The result of all this is that the raw data pouring into marketing databases the world over contains a disproportionately large number of people who say they live in Beverly Hills, California. Because even if you never watched the soap opera, you probably still know its name. And that name, complete with handy zip code, constitutes the only US postcode that most people around the world, from New Zealand to Iceland, can think of.

You can just type random digits into the postcode box instead, of course. But then you hit those fabulous sites that check to see if the postcode is valid, or even whether it's valid and matches the string from the "town" box.

So 90210 it is, for nonsense-enterers the world over.

But I, for one, am moving my database-polluting 97-year-old Ecuadorian-born Jewish grandmother alter ego out of boring old Beverly Hills, and into Compton. Compton's zip code is easy to remember: 90222. And "Compton" is faster to type, on those tiresome occasions when you have to.

And, of course, Compton is cooler.

Motorvation

The first article I ever read on the most excellent Evil Mad Scientist Laboratories site was their one on how to build a homopolar motor.

Go there. Check it out. Build one. It's ridiculously easy, and it works remarkably well. And, unlike some other unlikely motor designs, it's unlikely to rip skin off your thumb and then become red hot.

Unsurprisingly, homopolar motors have become something of a GooTube phenomenon, and there've been some innovations.
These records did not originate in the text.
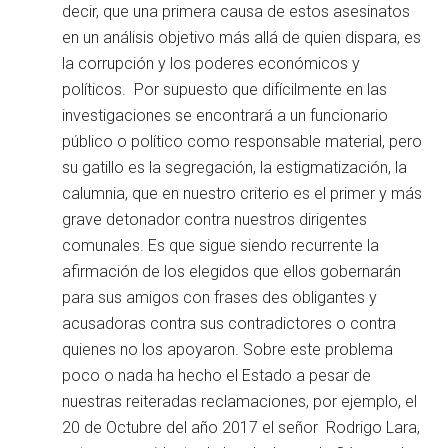
decir, que una primera causa de estos asesinatos
en un análisis objetivo más allá de quien dispara, es
la corrupción y los poderes económicos y
políticos. Por supuesto que difícilmente en las
investigaciones se encontrará a un funcionario
público o político como responsable material, pero
su gatillo es la segregación, la estigmatización, la
calumnia, que en nuestro criterio es el primer y más
grave detonador contra nuestros dirigentes
comunales. Es que sigue siendo recurrente la
afirmación de los elegidos que ellos gobernarán
para sus amigos con frases des obligantes y
acusadoras contra sus contradictores o contra
quienes no los apoyaron. Sobre este problema
poco o nada ha hecho el Estado a pesar de
nuestras reiteradas reclamaciones, por ejemplo, el
20 de Octubre del año 2017 el señor Rodrigo Lara,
The Evil Mad Scientist version of the motor has four parts; one battery, one screw, one magnet, one bit of wire.

This can be reduced to three parts by making the magnet static and turning the wire into the rotor:

The "roller" variant.

An elegant spiral version.

The screw type, turned upside down!

Balance this one properly and it could be quite impressive. Using hard disk components is definitely a good way to start.

This one's quite imposing, though the timidity of its operator suggests it's not very well balanced, either.

OK, now this is just showing off.

Before this newfangled fad for homopolarity, there was another "world's simplest motor" that also needed only three components, if you chose those components carefully (it's mentioned on the Evil Mad Scientist homopolar page). Kids who want to get a solid C on their science project can buy a kit to build one.

The old "World's Simplest" motor is considerably more complex than the homopolar motor, but it's also much closer in design to a standard commutated DC motor.